It's 120 years since women won the right to vote in New Zealand. For institutions like the Anglican and Catholic churches, however, events barely more than a century old can seem perilously fashionable as they consider women's place among the clergy.
OPINION: Anglicans have just named the first woman bishop in the British Isles, Pat Storey becoming the Bishop of Meath and Kildare in Ireland. More will follow as the Scots and Welsh have also voted to allow women to become bishops, though traditionalist thinking has confounded such attempts in England as recently as last year.
New Zealand was the vanguard of that change in the Anglican church worldwide with the appointment of Bishop Penny Jamieson as Bishop of Dunedin in 1989; in June Helen-Ann Hartley, herself English, became this country's country's third woman bishop.
Anglicanism, in general, is still altogether nouveau compared with the ancient and so-often-immobile Catholic Church, which is undergoing some startling indications of rejuvenation under Pope Francis.
At this stage the changes might be called more symbolic and rhetorical than substantive, but that would be to underestimate the inertias that the South American pontiff is seeking to correct, and the forces he is himself bringing to bear.
This does not go as far as supporting women's ordination as priests. He's not doing that. But it was far from just an empty exercising of his authority when he went against liturgical law from the annual symbolic rite of re-enacting Jesus' washing the feet of his 12 apostles. Francis chose two girls; one an Italian Catholic and the other a Serbian Muslim. That was a provocative gesture signalling changes which seem likely to amount to a heightened role for women in the rites of the church.

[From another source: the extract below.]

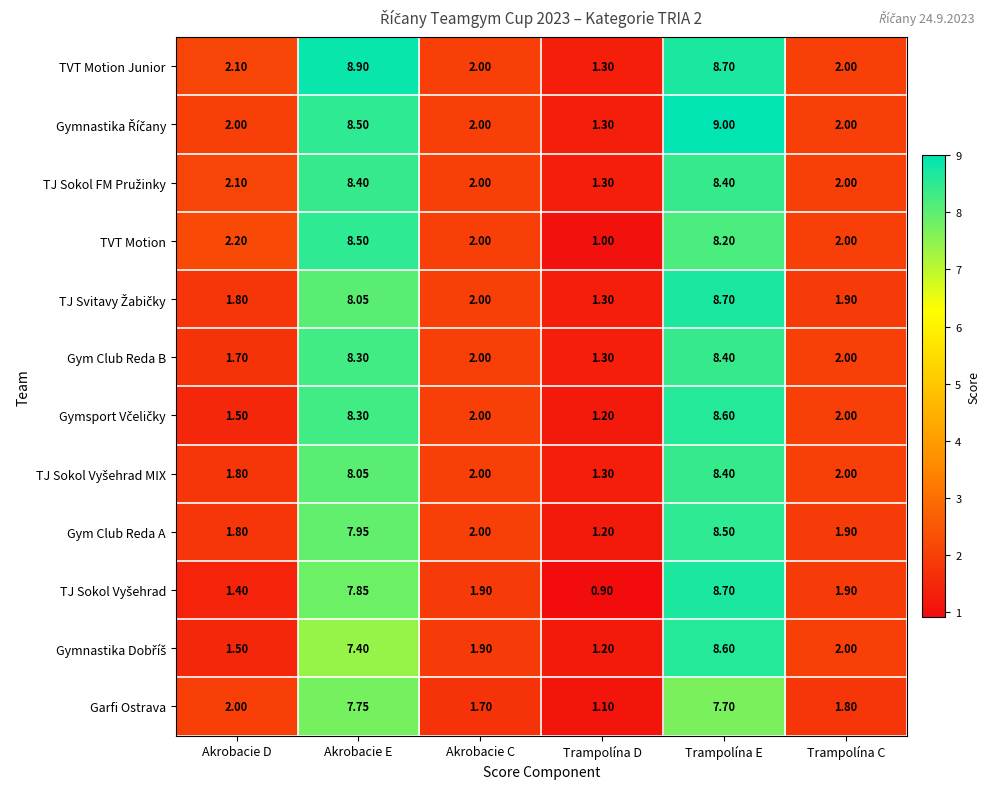

Where is Gym Club Reda A nearest to the value 4?

Akrobacie C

This goes beyond ceremonial stuff. Francis has acknowledged, at least in general terms, that what he calls "deep questions" being posed by women in the church about their role must be addressed. As well, using a phrase likely to be repeated by in many a household in many another context, he said that "the feminine genius is needed wherever we make important decisions".

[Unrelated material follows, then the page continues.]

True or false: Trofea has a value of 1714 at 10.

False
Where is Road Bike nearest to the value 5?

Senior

None of this should be taken as an indication of impending changes that would amount to anything resembling what the secular world, nor even some other churches, would regard as true equality of the sexes. But something is surely happening here and it is worth keeping an eye on - if only on the basis that if the Catholic Church can change, there's not much that can't.
Francis has certainly been saying much that would encourage more liberal elements, most recently his warning that the church has locked itself up in "small things, in small-minded rules".
That wasn't a coded reference to the church's bans on gay marriage, abortion and contraception, which can dominate its teachings. The comments don't represent any fundamental backdown on those issues - and that, in itself, will remain a deal-breaker for more than a few of the church's critics.
But the Pope's words were a strikingly clear indication that Francis sees the church as imbalanced. Too condemnatory and insufficiently supportive. He likens its more rightful role to that of "a field hospital after a battle".
And it's certainly looking as though the big wide world still needs as many of those as it can get.